GOBankingRates surveyed more than 1,000 American adults last month to find out. Here are the results.
According to the survey, 11.17% of Americans felt that the cost associated with utilities was their biggest unexpected expense in 2023. In states like California, utility prices have soared of late. San Diego Gas & Electric, which provides essential utility services to the San Diego County area, reported an increase of 35% in electric bills.
The explosive rise in utility costs in California started in 2022. From January 2022 to January 2023, electricity rates for Pacific Gas and Electric, Southern California Edison, and San Diego Gas & Electric increased between 16% and 23%, per a report from the state auditor.
Though California was dealt one of the worst blows in terms of rising utility costs, the entire nation has been feeling the pain. In 2022, U.S. residential electricity bills increased 5%, after adjusting for inflation, according to the U.S. Energy Information Administration.
The survey revealed that 12.24% of Americans cited housing prices as the biggest unexpected expense in 2023. As of March 2023, average home prices saw an annual increase of 6.3% to $424,495, per Realtor.com.
It’s interesting that home prices have been ticking up while interest rates are soaring. Typically, high interest rates discourage prospective homebuyers from taking the plunge, but these past couple years have been erratic. Due largely to a severe housing shortage, people are all but forced to pay high prices for homes, despite the steep mortgage interest rates.
According to the survey, 25.95% of Americans felt that gas/transportation prices were their biggest unexpected expense of 2023. It has indeed been a wild year for gasoline prices, with some significant increases along the way. In September, AAA reported that the national average for gasoline in the U.S. hit $3.88. Western states were hit the hardest. For example, during this time, California’s average gas price hovered at $5.69 per gallon.
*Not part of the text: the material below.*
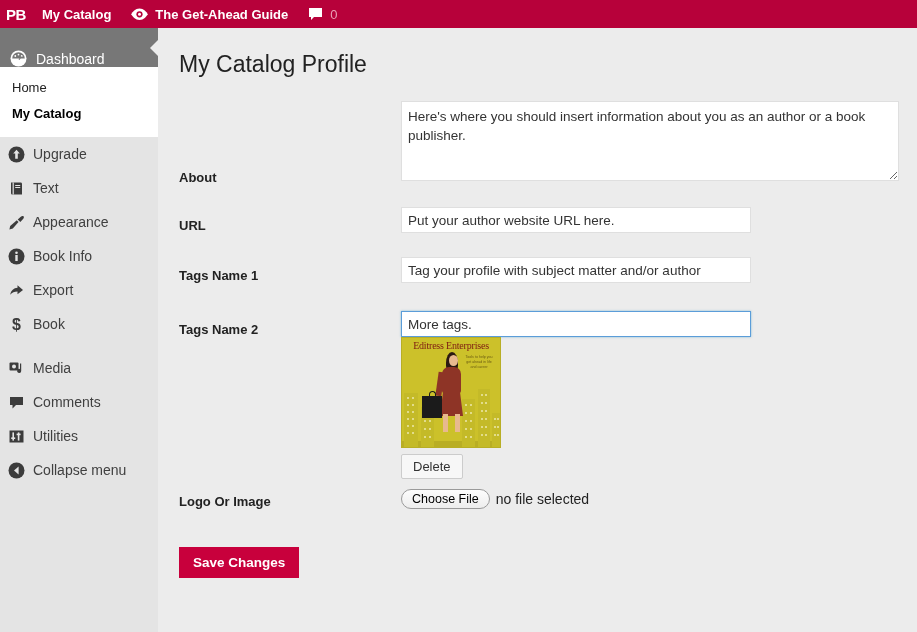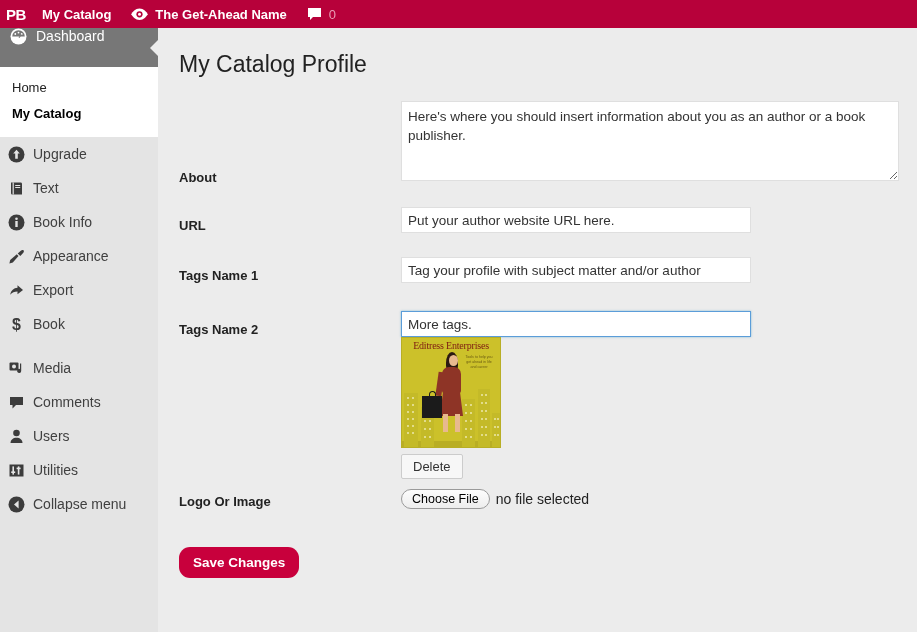"The Get-Ahead Name" span { text: Name -> Guide }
It wasn’t only the U.S. that was blasted with high gas prices this past year. Here’s a look at the highest prices other countries paid for gas per gallon, per We Are Neighbors:
- France: $9.26
- Belgium: $9.27
- Israel: $9.66
- Central African Republic: $9.80
- Monaco: $9.97
- Denmark: $10.14
- Greece: $10.23
- Iceland: $10.31
- Norway: $10.57
- Hong Kong: $13.40
The reasons gasoline prices soar are complex. The U.S. Energy Information Administration (EIA) cites the following contributing factors: the cost of crude oil, refining costs and profits, distribution and marketing costs and profits, and taxes.
A whopping 34% of Americans have been blindsided by the unexpected expense of food, the GOBankingRates survey found. The cost of food has been soaring over the past couple years. According to the U.S. Government Accountability Office, in 2022, consumers saw the largest annual increase in food prices since the ’80s — up by 11% from 2021 to 2022.
Inflation is a major factor in the significant increase in food prices, but other factors contributed, such as global disruptions to the food supply chain caused largely by the pandemic. The conflict in Ukraine (one of the world’s largest providers of wheat) also played a role, as did major droughts throughout the world.
It’s worth noting that the survey found that 16.65% of Americans did not have any unexpected expenses in 2023.